BISNIS.HOTNEWS.ID - Presiden Konfederasi Serikat Pekerja Indonesia (KSPI), Said Iqbal, menyuarakan keprihatinan mendalam mengenai implementasi Peraturan Presiden (Perpres) Nomor 27 Tahun 2026. Perpres ini secara spesifik mengatur batasan potongan yang dapat dikenakan oleh perusahaan aplikator kepada para pengemudi ojek online (ojol).

Said Iqbal, yang juga menjabat sebagai Penasihat Khusus Presiden bidang Ketenagakerjaan dan Kesejahteraan Buruh, mempertanyakan mengapa aturan yang telah ditetapkan pemerintah belum sepenuhnya terealisasi di lapangan. Fokus utamanya adalah pada persentase potongan yang masih jauh melampaui batas resmi yang seharusnya berlaku.

Menurut ketentuan yang telah disahkan, Presiden Prabowo Subianto secara tegas memutuskan bahwa potongan maksimal yang diizinkan bagi aplikator adalah sebesar 8% dari tarif layanan. Ketentuan ini bertujuan agar para pengemudi ojol dapat menerima bagian pendapatan yang lebih besar, yaitu 92% dari total tarif.
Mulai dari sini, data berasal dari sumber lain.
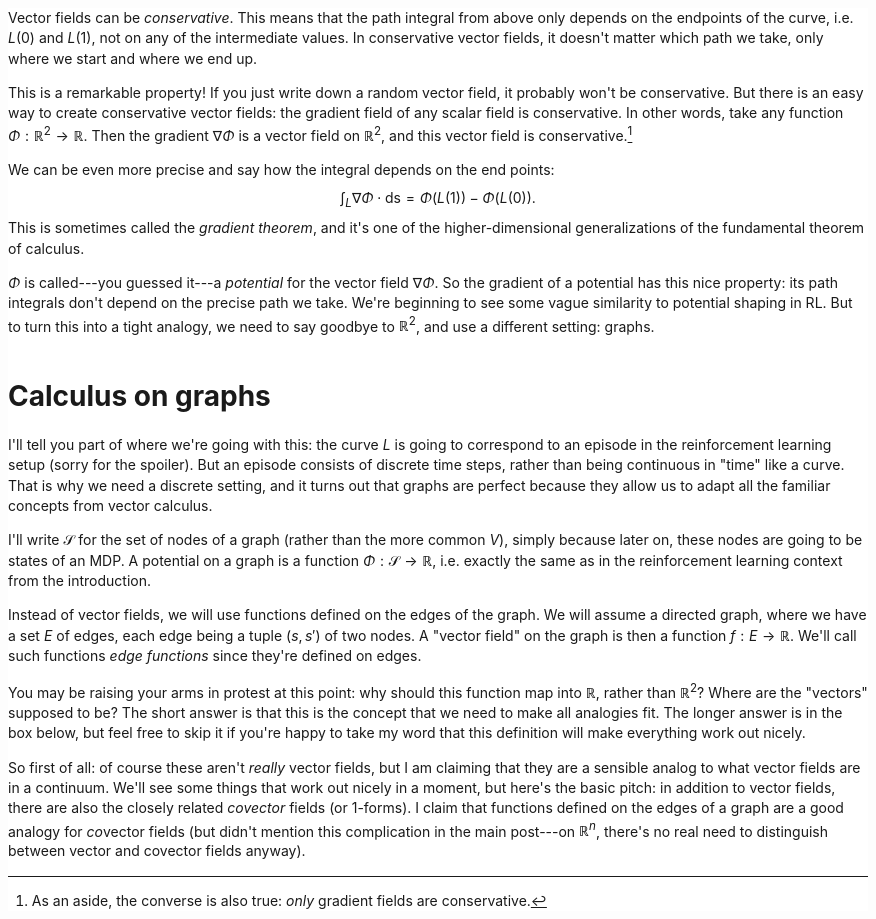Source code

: Vector fields can be *conservative*. This means that the path integral from above only
depends on the endpoints of the curve, i.e. $L(0)$ and $L(1)$, not on any of the intermediate
values. In conservative vector fields, it doesn't matter which path we take,
only where we start and where we end up.

This is a remarkable property! If you just write down a random vector field,
it probably won't be conservative. But there is an easy way to create conservative
vector fields: the gradient field of any scalar field is conservative. In other words,
take any function $\Phi: \mathbb{R}^2 \to \mathbb{R}$. Then the gradient $\nabla \Phi$
is a vector field on $\mathbb{R}^2$, and this vector field is conservative.[^1]

We can be even more precise and say how the integral depends on the end points:
$$\int_L \nabla \Phi \cdot \text{ds} = \Phi(L(1)) - \Phi(L(0)).$$
This is sometimes called the *gradient theorem*, and it's one of the higher-dimensional
generalizations of the fundamental theorem of calculus.

$\Phi$ is called---you guessed it---a *potential* for the vector field $\nabla\Phi$.
So the gradient of a potential has this nice property: its path integrals don't depend
on the precise path we take. We're beginning to see some vague similarity to potential
shaping in RL. But to turn this into a tight analogy, we need to say goodbye to $\mathbb{R}^2$,
and use a different setting: graphs.

# Calculus on graphs
I'll tell you part of where we're going with this: the curve $L$ is going to
correspond to an episode in the reinforcement learning setup (sorry for the
spoiler). But an episode consists of discrete time steps, rather than being
continuous in "time" like a curve. That is why we need a discrete setting, and
it turns out that graphs are perfect because they allow us to adapt all the
familiar concepts from vector calculus.

I'll write $\mathcal{S}$ for the set of nodes of a graph (rather than the more common $V$),
simply because later on, these nodes are going to be states of an MDP. A potential
on a graph is a function $\Phi: \mathcal{S} \to \mathbb{R}$, i.e. exactly the same as
in the reinforcement learning context from the introduction.

Instead of vector fields, we will use functions defined on the edges of the graph.
We will assume a directed graph, where we have a set $E$ of edges, each edge being
a tuple $(s, s')$ of two nodes. A "vector field" on the graph is then a function
$f: E \to \mathbb{R}$. We'll call such functions *edge functions* since they're defined
on edges.

You may be raising your arms in protest at this point:
why should this function map into $\mathbb{R}$, rather than $\mathbb{R}^2$? Where are
the "vectors" supposed to be? The short answer is that this is the concept that we
need to make all analogies fit. The longer answer is in the box below, but feel
free to skip it if you're happy to take my word that this definition will make
everything work out nicely.

<Spoiler text="Why redefine vector fields this way?">

So first of all: of course these aren't *really* vector fields, but I am claiming
that they are a sensible analog to what vector fields are in a continuum. We'll see some
things that work out nicely in a moment, but here's the basic pitch: in addition
to vector fields, there are also the closely related *covector* fields (or 1-forms).
I claim that functions defined on the edges of a graph are a good analogy for *co*vector
fields (but didn't mention this complication in the main post---on $\mathbb{R}^n$, there's
no real need to distinguish between vector and covector fields anyway).


[^1]: As an aside, the converse is also true: *only* gradient fields are conservative.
Namun, Said Iqbal mengungkapkan adanya ketidaksesuaian signifikan antara regulasi tertulis dengan praktik yang terjadi di lapangan saat ini. Ia menyebutkan bahwa potongan yang diterapkan oleh aplikator masih berkisar pada angka 20%, jauh dari batas 8% yang diamanatkan Perpres.

"Kasus ojol, Presiden sudah memutuskan melalui Peraturan Presiden Nomor 27 Tahun 2026, berarti kalau sudah ada nomor, itu sudah tanda tangan kan? Tapi sampai hari ini, kawan-kawan ojol nggak terima," ujar Said Iqbal saat memberikan keterangan di Kementerian Ketenagakerjaan (Kemnaker) di Jakarta Selatan pada Kamis (11/6/2026).

Ia melanjutkan penekanannya mengenai substansi dari regulasi yang telah dikeluarkan oleh kepala negara tersebut. Perpres tersebut merupakan dasar hukum yang seharusnya menjadi pedoman utama bagi seluruh pihak terkait dalam operasional layanan transportasi daring.

"Ini di mana nih masalahnya? Padahal perintah dalam Perpres tersebut, potongan aplikator itu 8%, itu presiden sendiri yang memutuskan, teman-teman driver dapat 92%," tegas Said Iqbal mengenai diskrepansi antara kebijakan dan realitas di lapangan.

Kondisi ini menimbulkan pertanyaan serius mengenai mekanisme pengawasan dan penegakan hukum terhadap perusahaan aplikator yang diduga melanggar ketentuan Perpres Nomor 27 Tahun 2026. Perbedaan persentase ini jelas berdampak langsung pada kesejahteraan ekonomi para mitra pengemudi ojol.

Dilansir dari sumber berita yang meliput kegiatan tersebut, pernyataan Said Iqbal menyoroti perlunya tindak lanjut konkret dari otoritas terkait untuk memastikan kepatuhan penuh terhadap regulasi yang sudah berlaku. Pengawasan yang lebih ketat diharapkan dapat mengembalikan hak para pengemudi sesuai dengan keputusan presiden.